DataEval treats embeddings geometrically as vectors in a high-dimensional
space. Raw image data treated as vectors have much higher dimensionality, and
furthermore their geometric properties do not map cleanly to perceptual
properties. Imperceptible differences in pixel data– from e.g. a 1 pixel
shift, or a slight rescaling or rotation–can result in large measured
distances. Therefore we strongly recommend that you first convert your images
to embeddings using DataEval’s Embeddings class, which handles
the transformation from pixels to vectors.
Creating embeddings¶
Embeddings are created by neural network models trained on large image datasets using various objectives. The training objective fundamentally shapes what patterns the resulting embeddings capture. Models trained with supervised classification learn to emphasize features that distinguish between labeled categories. Contrastive learning approaches train models to recognize similar and dissimilar image pairs, creating embeddings optimized for similarity comparisons. Self-supervised methods learn representations by solving tasks like image reconstruction.

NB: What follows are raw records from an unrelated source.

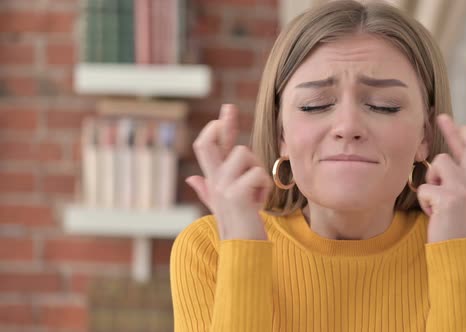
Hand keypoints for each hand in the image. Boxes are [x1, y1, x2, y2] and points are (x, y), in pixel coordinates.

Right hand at [185, 104, 271, 239]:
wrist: (244, 250)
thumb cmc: (239, 226)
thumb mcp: (222, 204)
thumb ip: (207, 190)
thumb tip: (192, 179)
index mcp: (213, 180)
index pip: (209, 147)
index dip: (217, 127)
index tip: (226, 111)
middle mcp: (214, 181)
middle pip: (208, 142)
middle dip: (222, 123)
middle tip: (230, 108)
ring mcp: (223, 187)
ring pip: (244, 154)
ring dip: (258, 170)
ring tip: (257, 192)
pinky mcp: (235, 195)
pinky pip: (257, 173)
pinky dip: (265, 186)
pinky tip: (260, 201)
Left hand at [417, 114, 465, 242]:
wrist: (460, 258)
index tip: (461, 123)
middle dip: (452, 130)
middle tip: (440, 116)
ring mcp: (461, 189)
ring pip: (438, 164)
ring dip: (430, 182)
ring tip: (435, 203)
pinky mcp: (447, 198)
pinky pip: (424, 188)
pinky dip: (423, 203)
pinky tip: (432, 215)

DataEval supports custom embedding models that you can train for your specific domain. When choosing an embedding model, consider what task it was originally trained for. Classification-based embeddings excel at capturing category-level distinctions, while detection-based embeddings may better represent spatial relationships and localized features.
For object detection scenarios, additional considerations apply. When target objects are small relative to the overall image, their visual information can be overwhelmed by background textures and context. In these cases, specialized training approaches that emphasize object-level features may be necessary to create embeddings where small targets remain detectable and distinguishable.
Understanding your model’s training objective helps predict how it will represent your images and what types of patterns DataEval’s analysis tools will be able to detect. Different analysis tasks may benefit from different embedding approaches—some metrics require embeddings that clearly separate different classes, while others work well with embeddings that primarily capture visual similarity. Two concrete examples: Bayes Error Rate should be trained with a classification objective so that class overlap can be evaluated, while Drift or Dataset prioritization may perform well enough using a self-supervised embedding that captures only visual features.